Kenilworth - Page 312/408

"A good sentence and a true," said Varney, "unless you can unite their

interest with yours so absolutely that they must needs sit on your wrist

like hooded hawks."

"I know what thou meanest," said Leicester impatiently, "though thou art

to-night so prudentially careful of what thou sayest to me. Thou wouldst

intimate I might marry the Queen if I would?"

"It is your speech, my lord, not mine," answered Varney; "but

whosesoever be the speech, it is the thought of ninety-nine out of an

hundred men throughout broad England."

"Ay, but," said Leicester, turning himself in his bed, "the hundredth

man knows better. Thou, for example, knowest the obstacle that cannot be

overleaped."

"It must, my lord, if the stars speak true," said Varney composedly.

"What, talkest thou of them," said Leicester, "that believest not in

them or in aught else?"

"You mistake, my lord, under your gracious pardon," said Varney; "I

believe in many things that predict the future. I believe, if showers

fall in April, that we shall have flowers in May; that if the sun

shines, grain will ripen; and I believe in much natural philosophy to

the same effect, which, if the stars swear to me, I will say the stars

speak the truth. And in like manner, I will not disbelieve that which

I see wished for and expected on earth, solely because the astrologers

have read it in the heavens."

"Thou art right," said Leicester, again tossing himself on his couch

"Earth does wish for it. I have had advices from the reformed churches

of Germany--from the Low Countries--from Switzerland--urging this as a

point on which Europe's safety depends. France will not oppose it. The

ruling party in Scotland look to it as their best security. Spain fears

it, but cannot prevent it. And yet thou knowest it is impossible."

"I know not that, my lord," said Varney; "the Countess is indisposed."

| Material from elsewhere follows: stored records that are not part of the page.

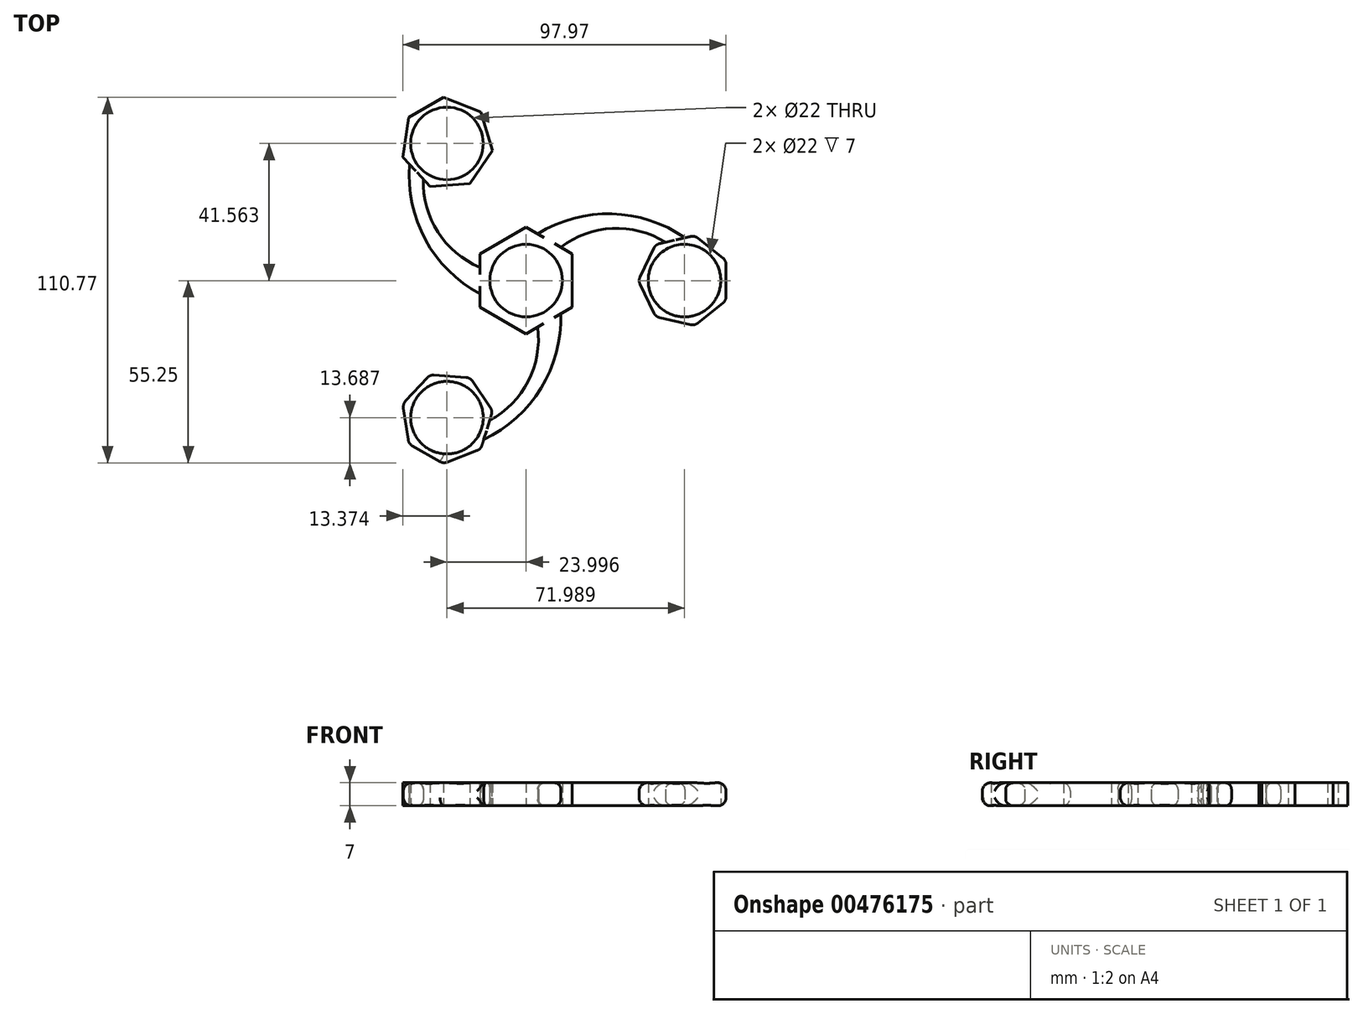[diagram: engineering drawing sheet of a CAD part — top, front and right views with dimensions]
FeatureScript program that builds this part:
annotation { "Feature Type Name" : "Feature", "Feature Type Description" : "" }
export const myFeature = defineFeature(function(context is Context, id is Id, definition is map)
    precondition{}
    {
        {
            var Q0;
            Q0=qCreatedBy(makeId("Top.planeOp"),FACE);
            var sketch = newSketch(context, id + "F0", { "sketchPlane" : qUnion([Q0])});
            skCircle(sketch, "E0", {"center": v(0, 0) * mm, "radius": 11 * mm});
            skCircle(sketch, "E1", {"center": v(48, 0) * mm, "radius": 11 * mm});
            skArc(sketch, "E2.cCircle", {"start": v(36.63, 5.47) * mm, "mid": v(50.8, -12.3) * mm, "end": v(55.85, 9.86) * mm, "construction": true});
            skLineSegment(sketch, "E2.0", {"start": v(60.6, 6.07) * mm, "end": v(60.6, -6.07) * mm});
            skLineSegment(sketch, "E2.1", {"start": v(60.6, -6.07) * mm, "end": v(51.1, -13.64) * mm});
            skLineSegment(sketch, "E2.2", {"start": v(51.1, -13.64) * mm, "end": v(39.27, -10.94) * mm});
            skLineSegment(sketch, "E2.3", {"start": v(39.27, -10.94) * mm, "end": v(34, 0) * mm});
            skLineSegment(sketch, "E2.4", {"start": v(34, 0) * mm, "end": v(39.27, 10.94) * mm});
            skLineSegment(sketch, "E2.5", {"start": v(39.27, 10.94) * mm, "end": v(42.23, 11.62) * mm});
            skLineSegment(sketch, "E2.6", {"start": v(51.1, 13.64) * mm, "end": v(60.6, 6.07) * mm});
            skPoint(sketch, "E2.0.midPoint", {"position": v(60.6, 0) * mm});
            skLineSegment(sketch, "E3.0", {"start": v(14, 8.08) * mm, "end": v(14, -8.08) * mm});
            skLineSegment(sketch, "E3.1", {"start": v(14, -8.08) * mm, "end": v(10.5, -10.1) * mm});
            skLineSegment(sketch, "E3.2", {"start": v(0, -16.17) * mm, "end": v(-14, -8.08) * mm});
            skLineSegment(sketch, "E3.3", {"start": v(-14, -8.08) * mm, "end": v(-14, -4.04) * mm});
            skLineSegment(sketch, "E3.4", {"start": v(-14, 8.08) * mm, "end": v(0, 16.17) * mm});
            skLineSegment(sketch, "E3.5", {"start": v(0, 16.17) * mm, "end": v(3.5, 14.15) * mm});
            skPoint(sketch, "E3.0.midPoint", {"position": v(14, 0) * mm});
            skLineSegment(sketch, "E4", {"start": v(14, -8.08) * mm, "end": v(14, 0) * mm});
            skLineSegment(sketch, "E5", {"start": v(14, 0) * mm, "end": v(14, 8.08) * mm});
            skLineSegment(sketch, "E6", {"start": v(14, 8.08) * mm, "end": v(10.5, 10.1) * mm});
            skLineSegment(sketch, "E7", {"start": v(10.5, 10.1) * mm, "end": v(14, 8.08) * mm});
            skLineSegment(sketch, "E8", {"start": v(3.5, 14.15) * mm, "end": v(0, 16.17) * mm});
            skLineSegment(sketch, "E9", {"start": v(48.15, 12.97) * mm, "end": v(51.1, 13.64) * mm});
            skLineSegment(sketch, "E10", {"start": v(42.23, 11.62) * mm, "end": v(39.27, 10.94) * mm});
            skArc(sketch, "E11", {"start": v(42.23, 11.62) * mm, "mid": v(26.13, 15.8) * mm, "end": v(10.5, 10.1) * mm});
            skArc(sketch, "E12", {"start": v(48.15, 12.97) * mm, "mid": v(26, 20.24) * mm, "end": v(3.5, 14.15) * mm});
            skArc(sketch, "E13.1.0", {"start": v(-35.3, 35.21) * mm, "mid": v(-30.53, 12.4) * mm, "end": v(-14, -4.04) * mm});
            skArc(sketch, "E13.1.1", {"start": v(-31.17, 30.76) * mm, "mid": v(-26.75, 14.73) * mm, "end": v(-14, 4.04) * mm});
            skLineSegment(sketch, "E13.1.2", {"start": v(-17, 29.44) * mm, "end": v(-29.1, 28.54) * mm});
            skLineSegment(sketch, "E13.1.3", {"start": v(-10.16, 39.48) * mm, "end": v(-17, 29.44) * mm});
            skLineSegment(sketch, "E13.1.4", {"start": v(-13.74, 51.08) * mm, "end": v(-10.16, 39.48) * mm});
            skLineSegment(sketch, "E13.1.5", {"start": v(-25.04, 55.52) * mm, "end": v(-13.74, 51.08) * mm});
            skLineSegment(sketch, "E13.1.6", {"start": v(-35.56, 49.44) * mm, "end": v(-25.04, 55.52) * mm});
            skLineSegment(sketch, "E13.1.7", {"start": v(-37.37, 37.44) * mm, "end": v(-35.56, 49.44) * mm});
            skLineSegment(sketch, "E13.1.8", {"start": v(-35.3, 35.21) * mm, "end": v(-37.37, 37.44) * mm});
            skLineSegment(sketch, "E13.1.9", {"start": v(-29.1, 28.54) * mm, "end": v(-31.17, 30.76) * mm});
            skCircle(sketch, "E13.1.10", {"center": v(-24, 41.56) * mm, "radius": 11 * mm});
            skArc(sketch, "E13.2.0", {"start": v(-12.84, -48.18) * mm, "mid": v(4.53, -32.64) * mm, "end": v(10.5, -10.1) * mm});
            skArc(sketch, "E13.2.1", {"start": v(-11.05, -42.38) * mm, "mid": v(0.62, -30.53) * mm, "end": v(3.5, -14.15) * mm});
            skLineSegment(sketch, "E13.2.2", {"start": v(-17, -29.44) * mm, "end": v(-10.16, -39.48) * mm});
            skLineSegment(sketch, "E13.2.3", {"start": v(-29.1, -28.54) * mm, "end": v(-17, -29.44) * mm});
            skLineSegment(sketch, "E13.2.4", {"start": v(-37.37, -37.44) * mm, "end": v(-29.1, -28.54) * mm});
            skLineSegment(sketch, "E13.2.5", {"start": v(-35.56, -49.44) * mm, "end": v(-37.37, -37.44) * mm});
            skLineSegment(sketch, "E13.2.6", {"start": v(-25.04, -55.52) * mm, "end": v(-35.56, -49.44) * mm});
            skLineSegment(sketch, "E13.2.7", {"start": v(-13.74, -51.08) * mm, "end": v(-25.04, -55.52) * mm});
            skLineSegment(sketch, "E13.2.8", {"start": v(-12.84, -48.18) * mm, "end": v(-13.74, -51.08) * mm});
            skLineSegment(sketch, "E13.2.9", {"start": v(-10.16, -39.48) * mm, "end": v(-11.05, -42.38) * mm});
            skCircle(sketch, "E13.2.10", {"center": v(-24, -41.56) * mm, "radius": 11 * mm});
            skLineSegment(sketch, "E14.trimOffspring", {"start": v(3.5, -14.15) * mm, "end": v(0, -16.17) * mm});
            skLineSegment(sketch, "E15.trimOffspring", {"start": v(-14, 4.04) * mm, "end": v(-14, 8.08) * mm});
            skSolve(sketch);
        }
        {
            var Q0;
            Q0=makeQuery(id+"F0.imprint","IMPRINT",FACE,{"disambiguationData":[TD([[makeQuery(id+"F0.imprint","IMPRINT",EDGE,{"derivedFrom":sQuery(id+"F0.wireOp",EDGE,"E0")}),-1.0]])]});
            extrude(context, id + "F1", {"entities" : qUnion([Q0]), "depth" : 7 * mm});
        }
        {
            var Q0;
            Q0=makeQuery(id+"F1.opExtrude","CAP_EDGE",EDGE,{"disambiguationData":[OSD([sQuery(id+"F0.wireOp",EDGE,"E13.1.0")])],"isStart":false});
            var Q1;
            Q1=makeQuery(id+"F1.opExtrude","CAP_EDGE",EDGE,{"disambiguationData":[OSD([sQuery(id+"F0.wireOp",EDGE,"E13.2.0")])],"isStart":false});
            var Q2;
            Q2=makeQuery(id+"F1.opExtrude","CAP_EDGE",EDGE,{"disambiguationData":[OSD([sQuery(id+"F0.wireOp",EDGE,"E13.2.1")])],"isStart":false});
            var Q3;
            Q3=makeQuery(id+"F1.opExtrude","CAP_EDGE",EDGE,{"disambiguationData":[OSD([sQuery(id+"F0.wireOp",EDGE,"E11")])],"isStart":false});
            var Q4;
            Q4=makeQuery(id+"F1.opExtrude","CAP_EDGE",EDGE,{"disambiguationData":[OSD([sQuery(id+"F0.wireOp",EDGE,"E12")])],"isStart":false});
            var Q5;
            Q5=makeQuery(id+"F1.opExtrude","CAP_EDGE",EDGE,{"disambiguationData":[OSD([sQuery(id+"F0.wireOp",EDGE,"E13.1.1")])],"isStart":false});
            var Q6;
            Q6=makeQuery(id+"F1.opExtrude","CAP_EDGE",EDGE,{"disambiguationData":[OSD([sQuery(id+"F0.wireOp",EDGE,"E13.2.0")])],"isStart":true});
            var Q7;
            Q7=makeQuery(id+"F1.opExtrude","CAP_EDGE",EDGE,{"disambiguationData":[OSD([sQuery(id+"F0.wireOp",EDGE,"E13.2.1")])],"isStart":true});
            var Q8;
            Q8=makeQuery(id+"F1.opExtrude","CAP_EDGE",EDGE,{"disambiguationData":[OSD([sQuery(id+"F0.wireOp",EDGE,"E11")])],"isStart":true});
            var Q9;
            Q9=makeQuery(id+"F1.opExtrude","CAP_EDGE",EDGE,{"disambiguationData":[OSD([sQuery(id+"F0.wireOp",EDGE,"E12")])],"isStart":true});
            var Q10;
            Q10=makeQuery(id+"F1.opExtrude","CAP_EDGE",EDGE,{"disambiguationData":[OSD([sQuery(id+"F0.wireOp",EDGE,"E13.1.1")])],"isStart":true});
            var Q11;
            Q11=makeQuery(id+"F1.opExtrude","CAP_EDGE",EDGE,{"disambiguationData":[OSD([sQuery(id+"F0.wireOp",EDGE,"E13.1.0")])],"isStart":true});
            fillet(context, id + "F2", {"entities" : qUnion([Q0, Q1, Q2, Q3, Q4, Q5, Q6, Q7, Q8, Q9, Q10, Q11]), "radius" : 2 * mm, "tangentPropagation" : true, "allowEdgeOverflow" : false});
        }
        {
            var Q0;
            Q0=makeQuery(id+"F1.opExtrude","CAP_EDGE",EDGE,{"disambiguationData":[OSD([sQuery(id+"F0.wireOp",EDGE,"E13.2.4")])],"isStart":true});
            var Q1;
            Q1=makeQuery(id+"F1.opExtrude","CAP_EDGE",EDGE,{"disambiguationData":[OSD([sQuery(id+"F0.wireOp",EDGE,"E13.2.5")])],"isStart":true});
            var Q2;
            Q2=makeQuery(id+"F1.opExtrude","CAP_EDGE",EDGE,{"disambiguationData":[OSD([sQuery(id+"F0.wireOp",EDGE,"E13.2.6")])],"isStart":true});
            var Q3;
            Q3=makeQuery(id+"F1.opExtrude","CAP_EDGE",EDGE,{"disambiguationData":[OSD([sQuery(id+"F0.wireOp",EDGE,"E13.2.3")])],"isStart":true});
            var Q4;
            Q4=makeQuery(id+"F1.opExtrude","CAP_EDGE",EDGE,{"disambiguationData":[OSD([sQuery(id+"F0.wireOp",EDGE,"E13.2.2")])],"isStart":true});
            var Q5;
            Q5=makeQuery(id+"F1.opExtrude","CAP_EDGE",EDGE,{"disambiguationData":[OSD([sQuery(id+"F0.wireOp",EDGE,"E13.2.7")])],"isStart":true});
            var Q6;
            Q6=makeQuery(id+"F1.opExtrude","CAP_EDGE",EDGE,{"disambiguationData":[OSD([sQuery(id+"F0.wireOp",EDGE,"E13.2.6")])],"isStart":false});
            var Q7;
            Q7=makeQuery(id+"F1.opExtrude","CAP_EDGE",EDGE,{"disambiguationData":[OSD([sQuery(id+"F0.wireOp",EDGE,"E13.2.7")])],"isStart":false});
            var Q8;
            Q8=makeQuery(id+"F1.opExtrude","CAP_EDGE",EDGE,{"disambiguationData":[OSD([sQuery(id+"F0.wireOp",EDGE,"E13.2.2")])],"isStart":false});
            var Q9;
            Q9=makeQuery(id+"F1.opExtrude","CAP_EDGE",EDGE,{"disambiguationData":[OSD([sQuery(id+"F0.wireOp",EDGE,"E13.2.3")])],"isStart":false});
            var Q10;
            Q10=makeQuery(id+"F1.opExtrude","CAP_EDGE",EDGE,{"disambiguationData":[OSD([sQuery(id+"F0.wireOp",EDGE,"E13.2.4")])],"isStart":false});
            var Q11;
            Q11=makeQuery(id+"F1.opExtrude","CAP_EDGE",EDGE,{"disambiguationData":[OSD([sQuery(id+"F0.wireOp",EDGE,"E13.2.5")])],"isStart":false});
            var Q12;
            Q12=makeQuery(id+"F1.opExtrude","SWEPT_EDGE",EDGE,{"disambiguationData":[OSD([sQuery(id+"F0.wireOp",EDGE,"E13.2.4"),sQuery(id+"F0.wireOp",EDGE,"E13.2.5")])]});
            var Q13;
            Q13=makeQuery(id+"F1.opExtrude","SWEPT_EDGE",EDGE,{"disambiguationData":[OSD([sQuery(id+"F0.wireOp",EDGE,"E13.2.5"),sQuery(id+"F0.wireOp",EDGE,"E13.2.6")])]});
            var Q14;
            Q14=makeQuery(id+"F1.opExtrude","SWEPT_EDGE",EDGE,{"disambiguationData":[OSD([sQuery(id+"F0.wireOp",EDGE,"E13.2.6"),sQuery(id+"F0.wireOp",EDGE,"E13.2.7")])]});
            var Q15;
            Q15=makeQuery(id+"F1.opExtrude","SWEPT_FACE",FACE,{"disambiguationData":[OSD([sQuery(id+"F0.wireOp",EDGE,"E13.2.4")])]});
            var Q16;
            Q16=makeQuery(id+"F1.opExtrude","SWEPT_FACE",FACE,{"disambiguationData":[OSD([sQuery(id+"F0.wireOp",EDGE,"E13.2.3")])]});
            var Q17;
            Q17=makeQuery(id+"F1.opExtrude","SWEPT_FACE",FACE,{"disambiguationData":[OSD([sQuery(id+"F0.wireOp",EDGE,"E13.2.2")])]});
            var Q18;
            Q18=makeQuery(id+"F1.opExtrude","SWEPT_FACE",FACE,{"disambiguationData":[OSD([sQuery(id+"F0.wireOp",EDGE,"E13.2.7")])]});
            var Q19;
            Q19=makeQuery(id+"F1.opExtrude","SWEPT_FACE",FACE,{"disambiguationData":[OSD([sQuery(id+"F0.wireOp",EDGE,"E2.6")])]});
            var Q20;
            Q20=makeQuery(id+"F1.opExtrude","SWEPT_FACE",FACE,{"disambiguationData":[OSD([sQuery(id+"F0.wireOp",EDGE,"E2.0")])]});
            var Q21;
            Q21=makeQuery(id+"F1.opExtrude","SWEPT_FACE",FACE,{"disambiguationData":[OSD([sQuery(id+"F0.wireOp",EDGE,"E2.1")])]});
            var Q22;
            Q22=makeQuery(id+"F1.opExtrude","SWEPT_FACE",FACE,{"disambiguationData":[OSD([sQuery(id+"F0.wireOp",EDGE,"E2.2")])]});
            var Q23;
            Q23=makeQuery(id+"F1.opExtrude","SWEPT_FACE",FACE,{"disambiguationData":[OSD([sQuery(id+"F0.wireOp",EDGE,"E2.4")])]});
            var Q24;
            Q24=makeQuery(id+"F1.opExtrude","SWEPT_FACE",FACE,{"disambiguationData":[OSD([sQuery(id+"F0.wireOp",EDGE,"E2.3")])]});
            fillet(context, id + "F3", {"entities" : qUnion([Q0, Q1, Q2, Q3, Q4, Q5, Q6, Q7, Q8, Q9, Q10, Q11, Q12, Q13, Q14, Q15, Q16, Q17, Q18, Q19, Q20, Q21, Q22, Q23, Q24]), "radius" : 2.5 * mm, "tangentPropagation" : true, "allowEdgeOverflow" : false});
        }
    });
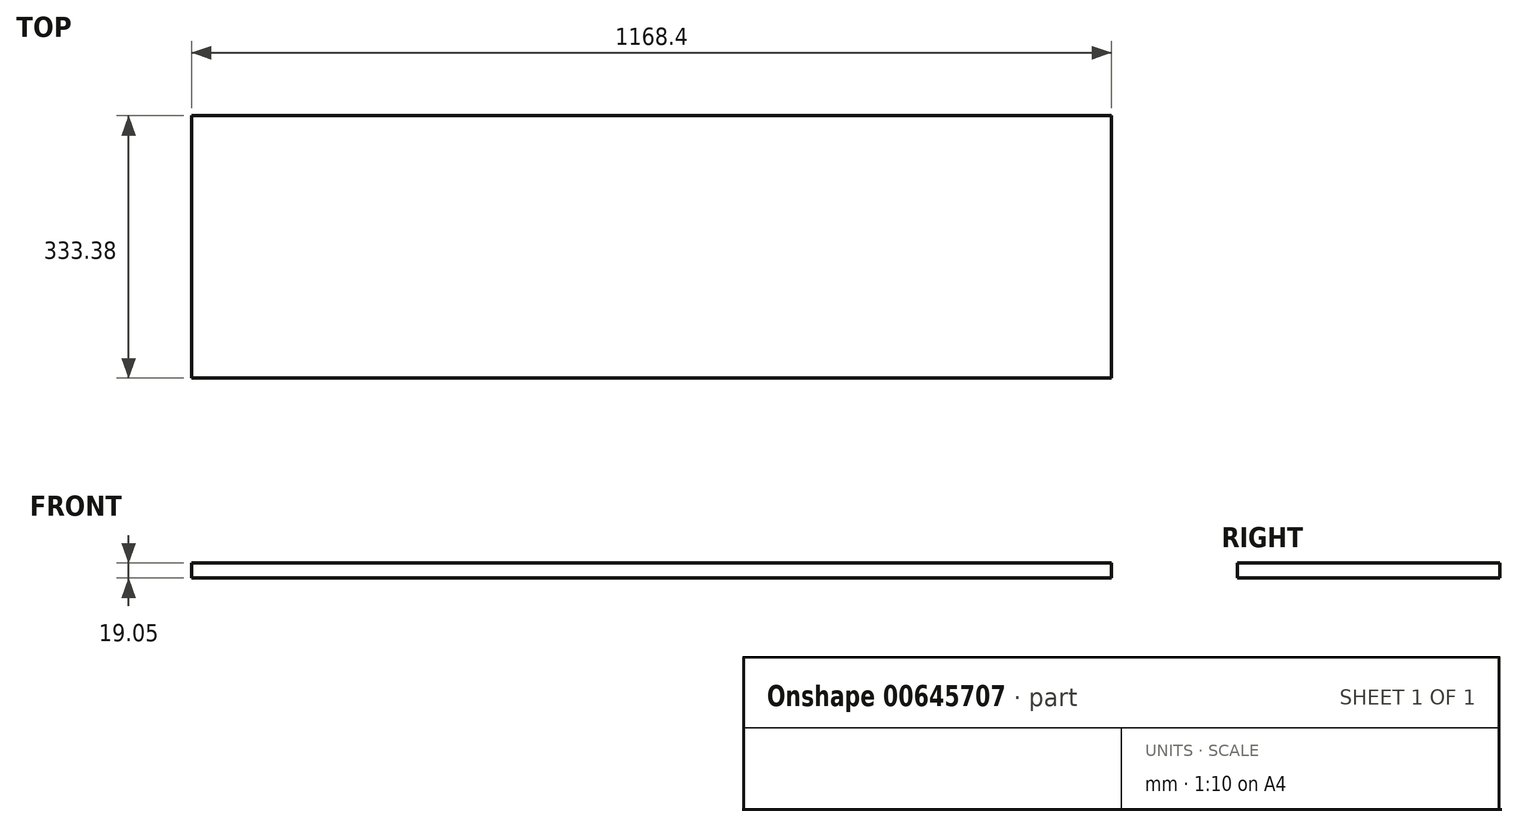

"Villain!" said Leicester, starting up on his couch, and seizing

the sword which lay on the table beside him, "go thy thoughts that

way?--thou wouldst not do murder?"

"For whom, or what, do you hold me, my lord?" said Varney, assuming the

superiority of an innocent man subjected to unjust suspicion. "I said

nothing to deserve such a horrid imputation as your violence infers. I

said but that the Countess was ill. And Countess though she be--lovely

and beloved as she is--surely your lordship must hold her to be mortal?

She may die, and your lordship's hand become once more your own."